**Exercise objective:** Give back the text read from each of the records below, line for line and unchanged, and leave the pictures out.

**Task material:**
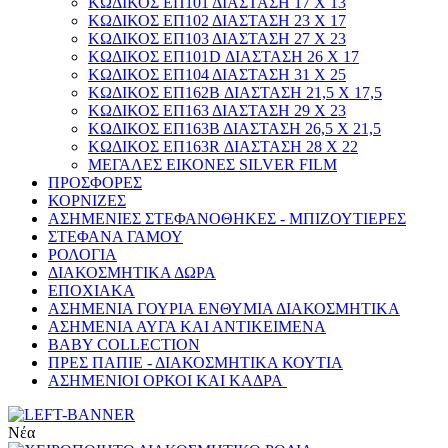
ΚΩΔΙΚΟΣ ΕΠ101 ΔΙΑΣΤΑΣΗ 17 Χ 13
ΚΩΔΙΚΟΣ ΕΠ102 ΔΙΑΣΤΑΣΗ 23 Χ 17
ΚΩΔΙΚΟΣ ΕΠ103 ΔΙΑΣΤΑΣΗ 27 Χ 23
ΚΩΔΙΚΟΣ ΕΠ101D ΔΙΑΣΤΑΣΗ 26 Χ 17
ΚΩΔΙΚΟΣ ΕΠ104 ΔΙΑΣΤΑΣΗ 31 Χ 25
ΚΩΔΙΚΟΣ ΕΠ162Β ΔΙΑΣΤΑΣΗ 21,5 Χ 17,5
ΚΩΔΙΚΟΣ ΕΠ163 ΔΙΑΣΤΑΣΗ 29 Χ 23
ΚΩΔΙΚΟΣ ΕΠ163Β ΔΙΑΣΤΑΣΗ 26,5 Χ 21,5
ΚΩΔΙΚΟΣ ΕΠ163R ΔΙΑΣΤΑΣΗ 28 Χ 22
ΜΕΓΑΛΕΣ ΕΙΚΟΝΕΣ SILVER FILM
ΠΡΟΣΦΟΡΕΣ
ΚΟΡΝΙΖΕΣ
ΑΣΗΜΕΝΙΕΣ ΣΤΕΦΑΝΟΘΗΚΕΣ - ΜΠΙΖΟΥΤΙΕΡΕΣ
ΣΤΕΦΑΝΑ ΓΑΜΟΥ
ΡΟΛΟΓΙΑ
ΔΙΑΚΟΣΜΗΤΙΚΑ ΔΩΡΑ
ΕΠΟΧΙΑΚΑ
ΑΣΗΜΕΝΙΑ ΓΟΥΡΙΑ ΕΝΘΥΜΙΑ ΔΙΑΚΟΣΜΗΤΙΚΑ
ΑΣΗΜΕΝΙΑ ΑΥΓΑ ΚΑΙ ΑΝΤΙΚΕΙΜΕΝΑ
BABY COLLECTION
ΠΡΕΣ ΠΑΠΙΕ - ΔΙΑΚΟΣΜΗΤΙΚΑ ΚΟΥΤΙΑ
ΑΣΗΜΕΝΙΟΙ ΟΡΚΟΙ ΚΑΙ ΚΑΔΡΑ
Νέα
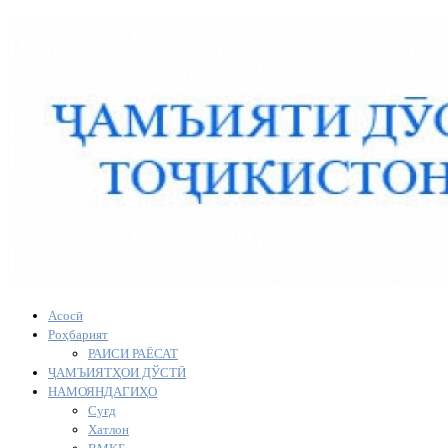
Асосӣ
Роҳбарият
РАИСИ РАЁСАТ
ҶАМЪИЯТҲОИ ДЎСТӢ
НАМОЯНДАГИҲО
Суғд
Хатлон
ВМКБ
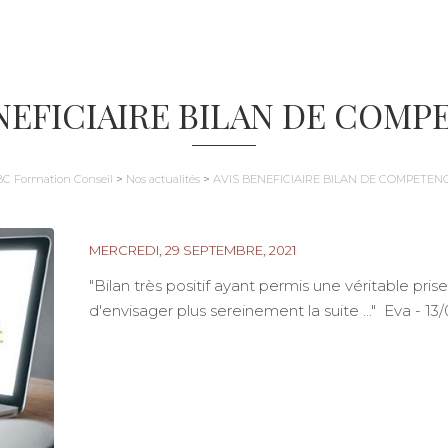
ENEFICIAIRE BILAN DE COMP
BC Formation Conseil
>
Nos actualités
>
AVIS BENEFICIAIRE BILAN DE COMPETEN
MERCREDI, 29 SEPTEMBRE, 2021
"Bilan très positif ayant permis une véritable pris
d'envisager plus sereinement la suite ..." Eva - 13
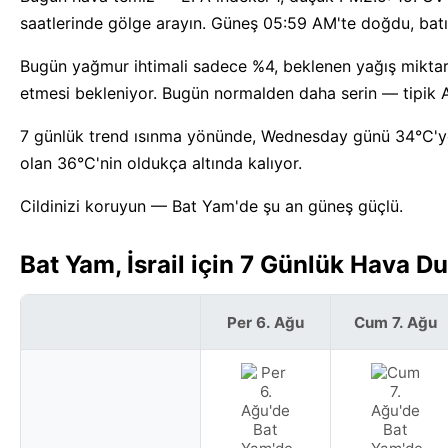
saatlerinde gölge arayın. Güneş 05:59 AM'te doğdu, batı
Bugün yağmur ihtimali sadece %4, beklenen yağış mikta
etmesi bekleniyor. Bugün normalden daha serin — tipik A
7 günlük trend ısınma yönünde, Wednesday günü 34°C'ye u
olan 36°C'nin oldukça altında kalıyor.
Cildinizi koruyun — Bat Yam'de şu an güneş güçlü.
Bat Yam, İsrail için 7 Günlük Hava 
Per 6. Ağu
Cum 7. Ağu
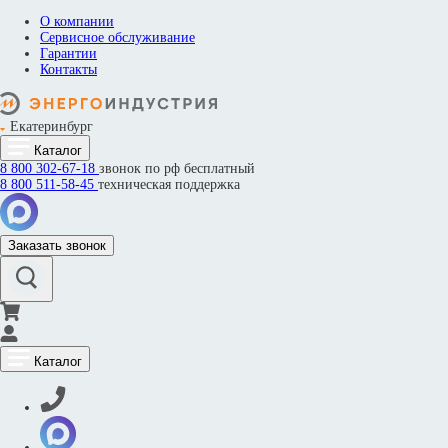
О компании
Сервисное обслуживание
Гарантии
Контакты
Екатеринбург
Каталог
8 800
302-67-18
звонок по рф бесплатный
8 800
511-58-45
техническая поддержка
Заказать звонок
Каталог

**Exercise response:**
ΚΩΔΙΚΟΣ ΕΠ101 ΔΙΑΣΤΑΣΗ 17 Χ 13
ΚΩΔΙΚΟΣ ΕΠ102 ΔΙΑΣΤΑΣΗ 23 Χ 17
ΚΩΔΙΚΟΣ ΕΠ103 ΔΙΑΣΤΑΣΗ 27 Χ 23
ΚΩΔΙΚΟΣ ΕΠ101D ΔΙΑΣΤΑΣΗ 26 Χ 17
ΚΩΔΙΚΟΣ ΕΠ104 ΔΙΑΣΤΑΣΗ 31 Χ 25
ΚΩΔΙΚΟΣ ΕΠ162Β ΔΙΑΣΤΑΣΗ 21,5 Χ 17,5
ΚΩΔΙΚΟΣ ΕΠ163 ΔΙΑΣΤΑΣΗ 29 Χ 23
ΚΩΔΙΚΟΣ ΕΠ163Β ΔΙΑΣΤΑΣΗ 26,5 Χ 21,5
ΚΩΔΙΚΟΣ ΕΠ163R ΔΙΑΣΤΑΣΗ 28 Χ 22
ΜΕΓΑΛΕΣ ΕΙΚΟΝΕΣ SILVER FILM
ΠΡΟΣΦΟΡΕΣ
ΚΟΡΝΙΖΕΣ
ΑΣΗΜΕΝΙΕΣ ΣΤΕΦΑΝΟΘΗΚΕΣ - ΜΠΙΖΟΥΤΙΕΡΕΣ
ΣΤΕΦΑΝΑ ΓΑΜΟΥ
ΡΟΛΟΓΙΑ
ΔΙΑΚΟΣΜΗΤΙΚΑ ΔΩΡΑ
ΕΠΟΧΙΑΚΑ
ΑΣΗΜΕΝΙΑ ΓΟΥΡΙΑ ΕΝΘΥΜΙΑ ΔΙΑΚΟΣΜΗΤΙΚΑ
ΑΣΗΜΕΝΙΑ ΑΥΓΑ ΚΑΙ ΑΝΤΙΚΕΙΜΕΝΑ
BABY COLLECTION
ΠΡΕΣ ΠΑΠΙΕ - ΔΙΑΚΟΣΜΗΤΙΚΑ ΚΟΥΤΙΑ
ΑΣΗΜΕΝΙΟΙ ΟΡΚΟΙ ΚΑΙ ΚΑΔΡΑ
Νέα
Асосӣ
Роҳбарият
РАИСИ РАЁСАТ
ҶАМЪИЯТҲОИ ДЎСТӢ
НАМОЯНДАГИҲО
Суғд
Хатлон
ВМКБ
ENEFICIAIRE BILAN DE COMP
BC Formation Conseil
>
Nos actualités
>
AVIS BENEFICIAIRE BILAN DE COMPETEN
MERCREDI, 29 SEPTEMBRE, 2021
"Bilan très positif ayant permis une véritable pris
d'envisager plus sereinement la suite ..." Eva - 13
saatlerinde gölge arayın. Güneş 05:59 AM'te doğdu, batı
Bugün yağmur ihtimali sadece %4, beklenen yağış mikta
etmesi bekleniyor. Bugün normalden daha serin — tipik A
7 günlük trend ısınma yönünde, Wednesday günü 34°C'ye u
olan 36°C'nin oldukça altında kalıyor.
Cildinizi koruyun — Bat Yam'de şu an güneş güçlü.
Bat Yam, İsrail için 7 Günlük Hava 
Per 6. Ağu
Cum 7. Ağu
О компании
Сервисное обслуживание
Гарантии
Контакты
Екатеринбург
Каталог
8 800
302-67-18
звонок по рф бесплатный
8 800
511-58-45
техническая поддержка
Заказать звонок
Каталог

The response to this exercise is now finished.